To paraphrase Lutz Finger, investing in a business — or using a service — which relies on public vs proprietary data should be amongst the first steps of due diligence by a Product team.
How real is the moat of training data, which has non-trivial costs?
Even Andreessen Horowitz has public articles making it clear that the compute costs are high (they will come down).
The business case for the information architecture also has to cover external expenses, such as potential legal claims.
Future Ready
The CEO of Databricks said:
“The leading companies in the future are going to be data and AI companies — healthcare, retail, you name it….in five or 10 years, to be the CEO in any of these industries, you’ll need to have a data-and-AI background.”
Product thought leaders are writing today about how the function needs to up-skill.
The implication is that data products will be even more entrenched in B2B workflows and B2C offerings.
The phrase “data is the new oil” was coined by a mathematician in 2006.
Note: dinosaur juice is a volatile material that is highly-regulated for a reason and it can literally blow up in your face.
If “software is eating the world” and digital transformation is inevitable, then integrating data governance should be Step 0 for leading Product organizations.
Put On Your Thinking Cap
There's information asymmetry between all of Porter's Five Forces.
A Product team evaluating the return on investment for AI-augmentation should consider:
Where did the words in the language model come from?
Where will training data come from in the future?
Do we trust the quality of the content?
Is the extraction, transform, and load of data sustainable and non-toxic to operators and consumers?
Have we staffed a "red team" to jail-break our use case?
Is it true that the future promised by AI is written with stolen words?
I think it’s a business imperative that future-ready Product teams be ruthless in pursuing answers to these questions while doing due diligence.
The value of Ruthless has deep reasons...it’s derived from Old English “rue”, meaning to pity or lament.

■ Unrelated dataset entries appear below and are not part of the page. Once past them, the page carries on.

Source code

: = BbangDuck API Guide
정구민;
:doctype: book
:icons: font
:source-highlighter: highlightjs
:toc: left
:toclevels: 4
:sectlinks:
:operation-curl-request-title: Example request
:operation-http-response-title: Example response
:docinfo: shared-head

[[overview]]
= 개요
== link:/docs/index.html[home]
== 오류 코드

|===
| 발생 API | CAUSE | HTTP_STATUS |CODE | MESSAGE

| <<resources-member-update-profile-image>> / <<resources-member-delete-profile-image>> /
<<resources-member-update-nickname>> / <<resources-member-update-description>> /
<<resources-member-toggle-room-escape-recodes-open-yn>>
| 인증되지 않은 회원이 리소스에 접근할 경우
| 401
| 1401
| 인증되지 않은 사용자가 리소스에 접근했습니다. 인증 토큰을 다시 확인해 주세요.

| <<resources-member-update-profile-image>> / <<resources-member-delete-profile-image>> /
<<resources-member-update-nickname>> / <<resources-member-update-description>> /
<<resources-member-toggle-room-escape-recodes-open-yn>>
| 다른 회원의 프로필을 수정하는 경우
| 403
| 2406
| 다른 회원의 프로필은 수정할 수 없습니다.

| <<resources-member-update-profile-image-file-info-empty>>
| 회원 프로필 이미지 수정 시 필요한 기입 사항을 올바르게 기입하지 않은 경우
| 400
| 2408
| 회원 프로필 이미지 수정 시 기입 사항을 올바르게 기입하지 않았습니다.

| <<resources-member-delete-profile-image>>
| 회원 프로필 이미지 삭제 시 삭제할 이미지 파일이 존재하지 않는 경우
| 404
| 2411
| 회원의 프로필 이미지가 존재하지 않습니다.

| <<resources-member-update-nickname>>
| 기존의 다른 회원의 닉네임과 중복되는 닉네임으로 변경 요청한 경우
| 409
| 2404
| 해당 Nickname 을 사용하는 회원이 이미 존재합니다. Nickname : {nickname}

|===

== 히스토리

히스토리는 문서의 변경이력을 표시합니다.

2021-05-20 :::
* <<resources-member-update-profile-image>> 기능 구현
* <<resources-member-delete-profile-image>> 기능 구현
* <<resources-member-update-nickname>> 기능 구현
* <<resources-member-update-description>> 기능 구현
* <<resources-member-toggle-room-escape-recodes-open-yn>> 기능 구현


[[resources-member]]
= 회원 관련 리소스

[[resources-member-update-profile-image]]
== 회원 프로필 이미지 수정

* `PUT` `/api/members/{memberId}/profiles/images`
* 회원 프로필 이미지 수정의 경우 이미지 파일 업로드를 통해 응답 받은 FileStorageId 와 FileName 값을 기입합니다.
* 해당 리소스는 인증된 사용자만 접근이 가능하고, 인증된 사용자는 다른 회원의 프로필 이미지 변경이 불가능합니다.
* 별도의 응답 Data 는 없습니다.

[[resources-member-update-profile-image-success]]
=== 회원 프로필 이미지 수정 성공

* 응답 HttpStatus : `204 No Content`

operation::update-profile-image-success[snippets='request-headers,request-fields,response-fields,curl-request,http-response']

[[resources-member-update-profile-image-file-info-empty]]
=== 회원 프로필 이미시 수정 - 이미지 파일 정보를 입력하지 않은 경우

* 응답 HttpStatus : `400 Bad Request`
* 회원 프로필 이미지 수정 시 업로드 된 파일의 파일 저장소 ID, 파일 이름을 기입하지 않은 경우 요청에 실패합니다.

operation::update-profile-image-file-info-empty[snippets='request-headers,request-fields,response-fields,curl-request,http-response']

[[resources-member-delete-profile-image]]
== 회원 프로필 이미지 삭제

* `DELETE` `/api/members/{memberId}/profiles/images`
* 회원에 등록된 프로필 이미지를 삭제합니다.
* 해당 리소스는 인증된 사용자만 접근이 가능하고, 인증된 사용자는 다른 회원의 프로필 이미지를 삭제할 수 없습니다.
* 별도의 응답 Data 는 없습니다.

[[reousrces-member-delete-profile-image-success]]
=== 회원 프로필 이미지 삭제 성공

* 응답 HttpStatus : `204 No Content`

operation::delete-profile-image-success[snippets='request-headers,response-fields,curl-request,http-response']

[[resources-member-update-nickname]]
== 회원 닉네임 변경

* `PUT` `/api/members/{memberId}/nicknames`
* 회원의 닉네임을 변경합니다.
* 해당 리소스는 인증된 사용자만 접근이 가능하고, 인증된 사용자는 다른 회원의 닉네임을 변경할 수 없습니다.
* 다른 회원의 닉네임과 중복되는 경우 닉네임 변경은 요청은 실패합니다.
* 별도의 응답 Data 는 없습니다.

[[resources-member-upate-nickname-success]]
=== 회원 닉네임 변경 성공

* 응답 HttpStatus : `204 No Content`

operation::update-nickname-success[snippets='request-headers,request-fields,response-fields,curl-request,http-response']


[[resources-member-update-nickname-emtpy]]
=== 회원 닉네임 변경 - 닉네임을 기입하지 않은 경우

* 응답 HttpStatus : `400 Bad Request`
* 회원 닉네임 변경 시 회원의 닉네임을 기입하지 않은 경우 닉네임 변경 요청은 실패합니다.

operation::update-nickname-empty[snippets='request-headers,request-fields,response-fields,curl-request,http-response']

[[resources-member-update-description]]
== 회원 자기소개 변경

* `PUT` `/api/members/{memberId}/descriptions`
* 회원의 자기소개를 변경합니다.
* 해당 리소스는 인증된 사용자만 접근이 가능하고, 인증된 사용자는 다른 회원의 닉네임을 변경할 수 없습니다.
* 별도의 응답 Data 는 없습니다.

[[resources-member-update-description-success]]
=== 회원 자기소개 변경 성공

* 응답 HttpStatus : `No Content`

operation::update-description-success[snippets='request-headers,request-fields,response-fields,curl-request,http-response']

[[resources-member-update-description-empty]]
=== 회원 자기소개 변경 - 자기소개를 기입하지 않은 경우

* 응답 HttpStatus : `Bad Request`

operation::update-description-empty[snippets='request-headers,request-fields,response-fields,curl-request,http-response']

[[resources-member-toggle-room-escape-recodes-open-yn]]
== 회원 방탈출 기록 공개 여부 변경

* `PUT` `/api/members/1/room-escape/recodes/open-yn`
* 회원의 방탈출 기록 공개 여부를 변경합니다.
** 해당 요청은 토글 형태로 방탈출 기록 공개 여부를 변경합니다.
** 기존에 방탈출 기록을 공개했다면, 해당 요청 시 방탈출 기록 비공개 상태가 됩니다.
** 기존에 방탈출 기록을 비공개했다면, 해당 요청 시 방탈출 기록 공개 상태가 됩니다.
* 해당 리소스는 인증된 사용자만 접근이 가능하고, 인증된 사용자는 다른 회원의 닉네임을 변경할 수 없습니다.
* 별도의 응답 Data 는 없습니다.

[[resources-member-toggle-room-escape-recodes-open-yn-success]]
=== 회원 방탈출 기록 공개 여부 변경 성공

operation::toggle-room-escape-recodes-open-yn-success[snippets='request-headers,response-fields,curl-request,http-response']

To have less rue is good and a complete absence of rue is better. The team is clear on vision, priorities, conflicts, responsibilities, expected outcomes, risks, and issues. The team is focused on getting the most juice for the budgeted amount of squeeze. Ruthless implies a vacuum of rue. There are no bitter regrets.
Adopt systems thinking, acknowledge contrarian views, and then decide whether to build, own, and operate - or not - the future-ready system.